Pendant longtemps, la France a été le champion de l'énergie nucléaire en Europe - et son plus grand exportateur d'électricité. Une vague de constructions de centrales entre les années 1970 et 1990 a donné au pays les 56 réacteurs encore en place aujourd'hui, avant que le sentiment politique et public ne commence à vaciller.

L'opposition des groupes environnementaux et la catastrophe de Fukushima en 2011 au Japon ont fait de l'investissement dans les réacteurs nucléaires un choix moins populaire, même dans un pays qui tire toujours 70 % de son panorama électrique de l'énergie atomique.

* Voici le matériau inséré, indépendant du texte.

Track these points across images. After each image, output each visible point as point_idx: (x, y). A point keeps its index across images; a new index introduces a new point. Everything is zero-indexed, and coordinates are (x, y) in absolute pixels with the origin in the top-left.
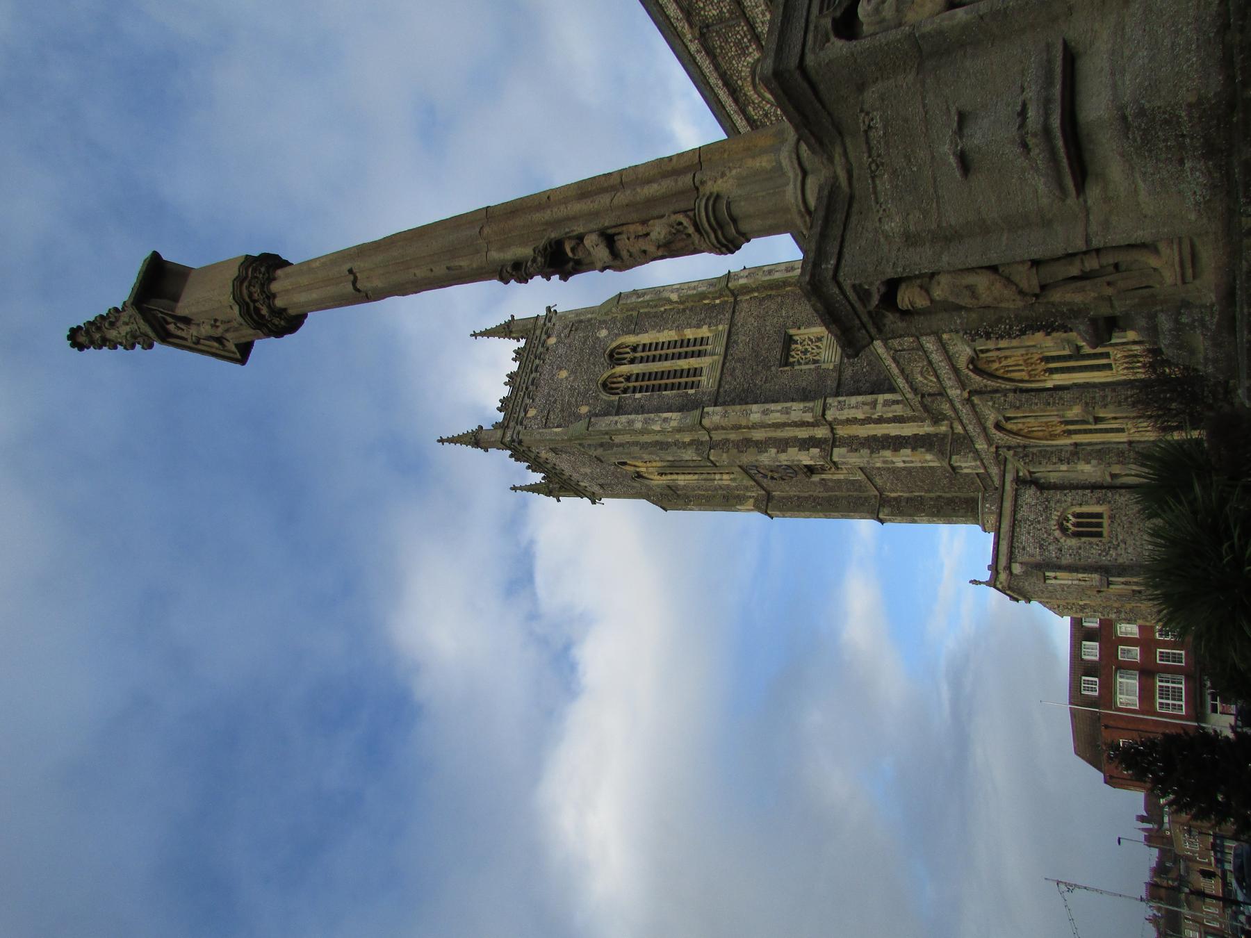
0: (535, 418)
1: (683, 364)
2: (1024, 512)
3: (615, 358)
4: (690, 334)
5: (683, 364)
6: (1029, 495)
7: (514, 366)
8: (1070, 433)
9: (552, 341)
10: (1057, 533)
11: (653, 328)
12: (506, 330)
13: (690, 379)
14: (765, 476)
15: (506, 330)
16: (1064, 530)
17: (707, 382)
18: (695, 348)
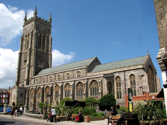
0: (37, 23)
1: (42, 46)
2: (23, 89)
3: (44, 37)
4: (45, 48)
5: (42, 46)
6: (25, 90)
7: (45, 20)
8: (31, 94)
9: (48, 27)
10: (21, 92)
11: (47, 42)
12: (51, 20)
13: (39, 47)
14: (25, 55)
15: (51, 20)
16: (21, 93)
17: (39, 50)
18: (43, 49)
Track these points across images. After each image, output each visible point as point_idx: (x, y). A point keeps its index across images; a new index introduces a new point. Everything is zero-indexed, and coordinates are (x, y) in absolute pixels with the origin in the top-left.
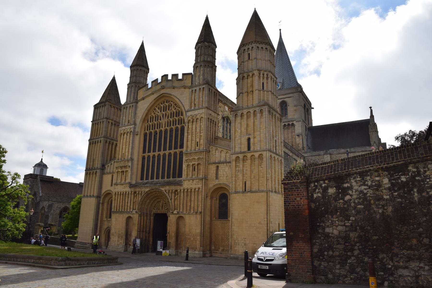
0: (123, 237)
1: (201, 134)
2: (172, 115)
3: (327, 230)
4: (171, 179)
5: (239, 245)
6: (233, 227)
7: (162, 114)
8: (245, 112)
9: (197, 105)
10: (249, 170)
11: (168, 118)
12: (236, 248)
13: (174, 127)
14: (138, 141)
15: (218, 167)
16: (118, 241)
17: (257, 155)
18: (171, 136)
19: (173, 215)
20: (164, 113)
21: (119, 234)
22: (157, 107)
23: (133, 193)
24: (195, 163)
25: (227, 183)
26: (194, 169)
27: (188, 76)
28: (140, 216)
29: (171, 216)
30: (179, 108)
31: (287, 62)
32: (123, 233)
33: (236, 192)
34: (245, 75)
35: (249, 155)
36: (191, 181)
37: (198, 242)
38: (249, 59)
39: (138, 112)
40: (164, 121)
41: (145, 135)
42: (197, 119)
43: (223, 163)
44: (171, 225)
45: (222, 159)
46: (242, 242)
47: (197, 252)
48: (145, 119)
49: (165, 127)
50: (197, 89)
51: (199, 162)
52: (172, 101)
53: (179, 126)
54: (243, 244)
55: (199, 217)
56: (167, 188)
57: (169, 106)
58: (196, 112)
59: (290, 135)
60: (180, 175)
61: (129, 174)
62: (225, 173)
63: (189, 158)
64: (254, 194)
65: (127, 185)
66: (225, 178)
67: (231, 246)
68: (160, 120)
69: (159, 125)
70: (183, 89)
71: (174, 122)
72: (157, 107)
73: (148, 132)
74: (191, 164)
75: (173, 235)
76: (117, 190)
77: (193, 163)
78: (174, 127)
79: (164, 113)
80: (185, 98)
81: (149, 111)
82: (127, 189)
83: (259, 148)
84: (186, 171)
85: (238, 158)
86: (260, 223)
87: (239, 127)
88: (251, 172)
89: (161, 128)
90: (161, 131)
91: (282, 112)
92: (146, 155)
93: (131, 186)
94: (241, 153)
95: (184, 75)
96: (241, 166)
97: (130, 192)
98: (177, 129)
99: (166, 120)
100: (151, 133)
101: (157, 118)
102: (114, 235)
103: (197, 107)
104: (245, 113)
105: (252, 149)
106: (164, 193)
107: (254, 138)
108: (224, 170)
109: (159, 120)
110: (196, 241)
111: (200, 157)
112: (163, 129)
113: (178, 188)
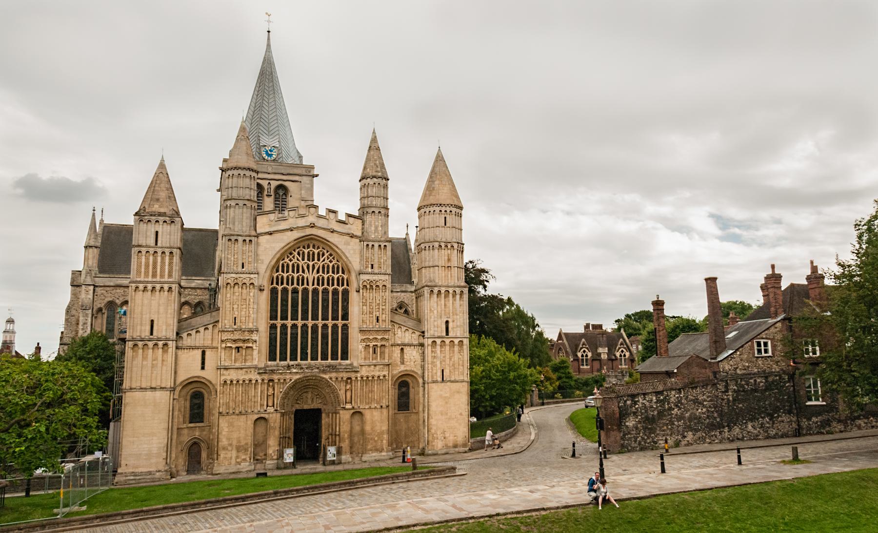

Le président Emmanuel Macron a été élu pour son premier mandat en 2017 sur une promesse de diminuer la dépendance de la France au nucléaire sur le long terme. Cette année, cependant, il a annoncé la construction de nouveaux réacteurs, car la guerre en Ukraine et la poussée vers une production d'énergie à faible teneur en carbone rendent le nucléaire à nouveau attractif.

"On nous avait dit pendant des années : s'il vous plaît, préparez-vous à fermer des réacteurs", a déclaré M. Lévy lors d'une conférence en août.

"Clairement, nous n'avons pas embauché des gens pour construire... des réacteurs, nous avons embauché des gens pour les démanteler", a-t-il ajouté, notant que la feuille de route de la politique énergétique 2019-2023 du gouvernement envisageait la fermeture de 12 réacteurs d'ici 2035.

Maintenant que le vent a tourné en faveur du nucléaire, Luc Rémont, le nouveau PDG d'EDF, a déclaré au parlement le mois dernier qu'il était crucial de disposer des "compétences les plus pointues dans toute la chaîne d'approvisionnement nucléaire pour augmenter les niveaux de production."